Changes to “fair use” rules being considered by the European Commission would mean that customers with unlimited deals would face extra fees or be cut off once they have used a set amount of data, according to a draft proposal from the commission seen by the Financial Times.
Customers on some cheaper pre-paid deals would also not be able to access the full amount of their data allowance, according to officials.
The potential changes to fair use rules add to the discord surrounding attempts to allow mobile users to use their phones without restriction across the EU, which were hailed by former British prime minister David Cameron as one of the reasons to stay in the bloc.
National capitals are locked in a dispute over how much mobile phone companies can charge each other to roam across networks in different countries, with lobbying in particular from operators based in popular holiday destinations in southern Europe.
Some countries argue that telecoms operators should be able to charge €10 per gigabyte of data used on their network. Other countries, along with the European Parliament, suggest a lower fee of €4 per gigabyte.
Under the higher figure, a customer paying €20 per month for an unlimited data package would be able to use only 2 gigabytes abroad, for example, while the lower figure would allow 5 gigabytes, according to a separate draft plan being discussed.
Companies such as Spain’s Telefónica and Telecom Italia, which face an influx of tourists from northern Europe crowding their networks every summer, want to be able to charge other phone operators more.
“The bigger and the more southern you are, the more angry you are,”
said an industry executive. Until the EU started the process of banning the fees, roaming accounted for roughly 5 per cent of telecoms operator revenues.

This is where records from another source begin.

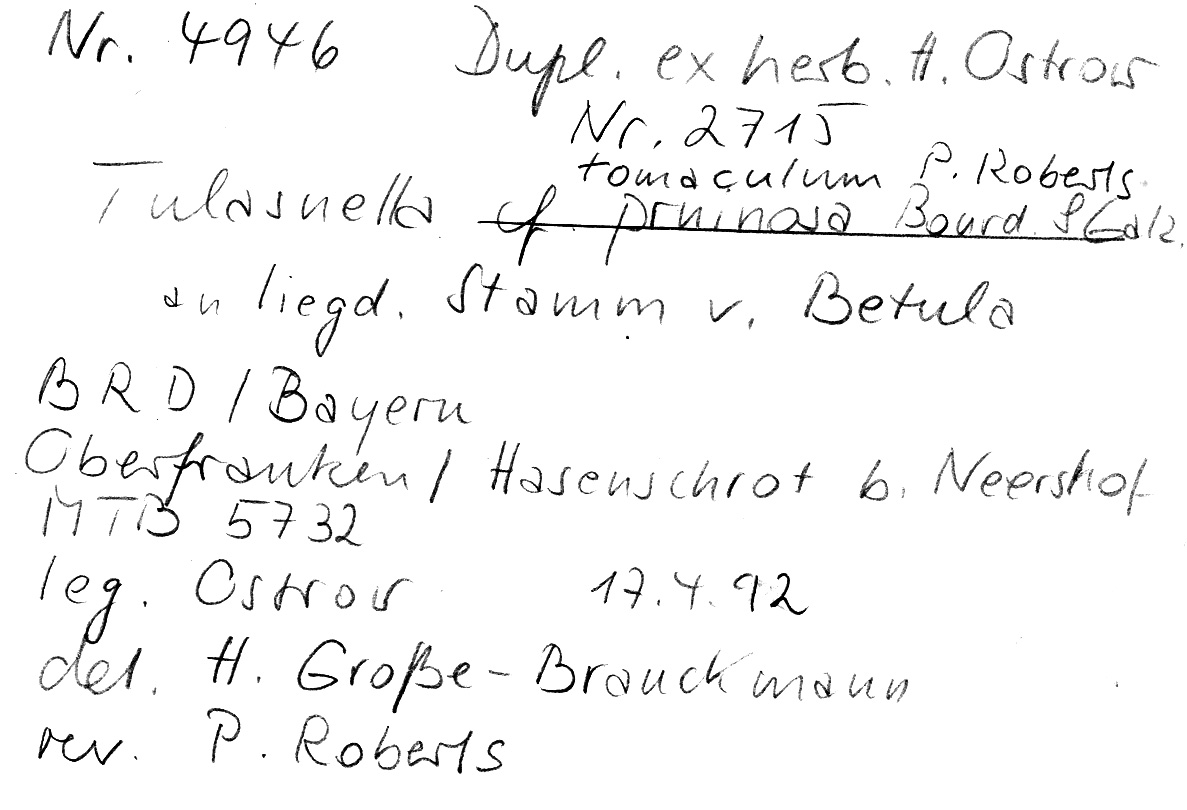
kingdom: Fungi
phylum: Basidiomycota
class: Agaricomycetes
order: Cantharellales
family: Tulasnellaceae
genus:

Ministers from the EU’s 28 members will meet to agree a position on the new fees this week. A number of northern countries, such as Denmark, are unhappy with the proposals and argue that the fees should be lower.
Prices for mobile phone data vary massively across the EU, with customers in Finland paying 100 times less than those in Hungary. High usage fees would leave cheaper operators nursing losses when their customers roam abroad.
“There is a real risk that it could lead to higher retail prices domestically and ultimately that roaming services will be removed from many subscription packages,”
said Lars Christian Lilleholt, Danish minister for energy, utilities and climate.
The final figures will be settled at the end of the year, during negotiations between member states and the European Parliament.
An initial plan to allow consumers 90 days of roaming per year, which officials argue would have covered more than 99 per cent of EU citizens, was scrapped after a public backlash, leading the commission to come up with its current compromise.